I was catching up Joel Spolsky's blog earlier and he had a series of posts containing the transcription of a talk he gave at Yale (part 1, part 2, and part 3). The posts are long but I thought they were worth reading. In particular there were two things he touched on that I thought were interesting.
In part 1 he talks about testing and the fact that there's no realistic way you could have automated tests cover everything. He argues that at the very core the only thing you can do is check to ensure that one program behaves like another or according to a set of tests. Those tests however can't possibly cover everything that needs testing.
He gives an example of the move at Microsoft to more of an automated test process and the rumored laying off of testers who don't know how to code to bring in SDETs who can program those automated tests. He points out that those tests can't test a number of things that require someone actually look at the product such as whether thing were laid out in an orderly and logical fashion and whether the product has a feeling of continuity.
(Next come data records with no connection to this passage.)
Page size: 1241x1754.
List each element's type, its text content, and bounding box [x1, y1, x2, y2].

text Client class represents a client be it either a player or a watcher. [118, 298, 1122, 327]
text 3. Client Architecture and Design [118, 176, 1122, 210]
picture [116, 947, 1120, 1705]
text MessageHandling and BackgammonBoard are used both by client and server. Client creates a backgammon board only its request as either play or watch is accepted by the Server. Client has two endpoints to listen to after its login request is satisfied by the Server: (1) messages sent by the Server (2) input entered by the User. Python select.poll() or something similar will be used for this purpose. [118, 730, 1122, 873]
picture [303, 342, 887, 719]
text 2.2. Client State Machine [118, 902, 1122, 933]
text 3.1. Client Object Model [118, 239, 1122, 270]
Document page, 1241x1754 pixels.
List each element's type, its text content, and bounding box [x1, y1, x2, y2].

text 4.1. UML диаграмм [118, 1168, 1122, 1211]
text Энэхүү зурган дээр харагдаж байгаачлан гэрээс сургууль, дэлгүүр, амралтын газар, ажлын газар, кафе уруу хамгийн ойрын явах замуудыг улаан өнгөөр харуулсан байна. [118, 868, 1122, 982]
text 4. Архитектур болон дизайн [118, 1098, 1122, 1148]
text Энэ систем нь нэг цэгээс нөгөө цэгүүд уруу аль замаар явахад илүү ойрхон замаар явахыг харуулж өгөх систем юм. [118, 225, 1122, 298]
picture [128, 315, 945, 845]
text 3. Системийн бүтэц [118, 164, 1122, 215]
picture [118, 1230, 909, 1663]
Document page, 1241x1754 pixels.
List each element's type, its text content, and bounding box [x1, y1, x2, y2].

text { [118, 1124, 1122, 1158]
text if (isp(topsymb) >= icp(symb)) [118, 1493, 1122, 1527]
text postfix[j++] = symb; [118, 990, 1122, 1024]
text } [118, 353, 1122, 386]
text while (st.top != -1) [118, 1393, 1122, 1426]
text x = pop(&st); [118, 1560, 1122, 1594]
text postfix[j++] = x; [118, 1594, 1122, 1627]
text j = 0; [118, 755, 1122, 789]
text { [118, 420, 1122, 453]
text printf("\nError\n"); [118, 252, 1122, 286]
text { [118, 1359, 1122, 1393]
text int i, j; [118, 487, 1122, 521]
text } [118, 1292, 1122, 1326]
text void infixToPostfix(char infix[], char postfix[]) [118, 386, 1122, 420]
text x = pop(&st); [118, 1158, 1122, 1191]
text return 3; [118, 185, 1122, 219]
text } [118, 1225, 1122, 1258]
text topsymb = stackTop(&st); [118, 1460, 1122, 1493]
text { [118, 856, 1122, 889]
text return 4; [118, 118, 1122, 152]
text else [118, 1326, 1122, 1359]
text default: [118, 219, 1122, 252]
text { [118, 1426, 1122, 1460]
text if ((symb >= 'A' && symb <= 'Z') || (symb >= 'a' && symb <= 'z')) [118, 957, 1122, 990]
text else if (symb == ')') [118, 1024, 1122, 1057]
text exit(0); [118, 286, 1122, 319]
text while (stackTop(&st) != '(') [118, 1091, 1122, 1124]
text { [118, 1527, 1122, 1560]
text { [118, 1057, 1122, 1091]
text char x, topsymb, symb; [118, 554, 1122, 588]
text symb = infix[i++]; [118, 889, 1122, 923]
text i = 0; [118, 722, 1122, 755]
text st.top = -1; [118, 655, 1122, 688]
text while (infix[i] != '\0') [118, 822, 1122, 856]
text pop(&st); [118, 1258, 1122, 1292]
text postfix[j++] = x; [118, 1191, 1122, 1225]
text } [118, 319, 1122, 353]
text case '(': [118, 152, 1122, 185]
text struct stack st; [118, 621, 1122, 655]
You can test a lot of things through automated testing but there's always going to be a need for someone with a sharp eye to go through and make sure everything is ship shape.
In part 2 he writes about why an in-house programmer sucks. He gave three reasons and they are all very good but the one that really struck me was the second:
"So, the number two reason product work is better than in-house work is that you get to make beautiful things."
Numbers 1 and 3 are that you never get to do things the right way and that at a software company your business is software so there's more incentive for the company to treat developers like rock stars (and who doesn't want to be treated like a rock star now and again).
Number 2 stood out to me because it struck a chord somewhere and reminded me why I started getting interested in programming. I wanted to create something cool and useful and beautiful.
I played guitar for a long time and I didn't do it to pick up chicks (though I may have used it in that way a time or two), I did it because I wanted to create something. I wanted to write something that would touch someone or cause someone to open up their eyes to a new perspective or challenge an existing perspective. I wanted to create something beautiful. I used to sit and play for hours, now I only play around on the guitar here and there when my son (who is 18 months old on Saturday) points to it and either wants to watch me play and dance a bit here and there or wants to sit in the case after I've pulled the guitar out.
Currently I'm working on various small (on a scale of all development undertakings) projects. Some of them are pretty cool (like the one I'm working on now that I'll post about once it launches) and some of them aren't as cool (like forms). Though I can still work towards creating flexible and elegant solutions. In the grand scheme of things they may not be groundbreaking or hugely significant but they're still opportunities for elegance.
Someday I'd like to create something beautiful and significant. And I will.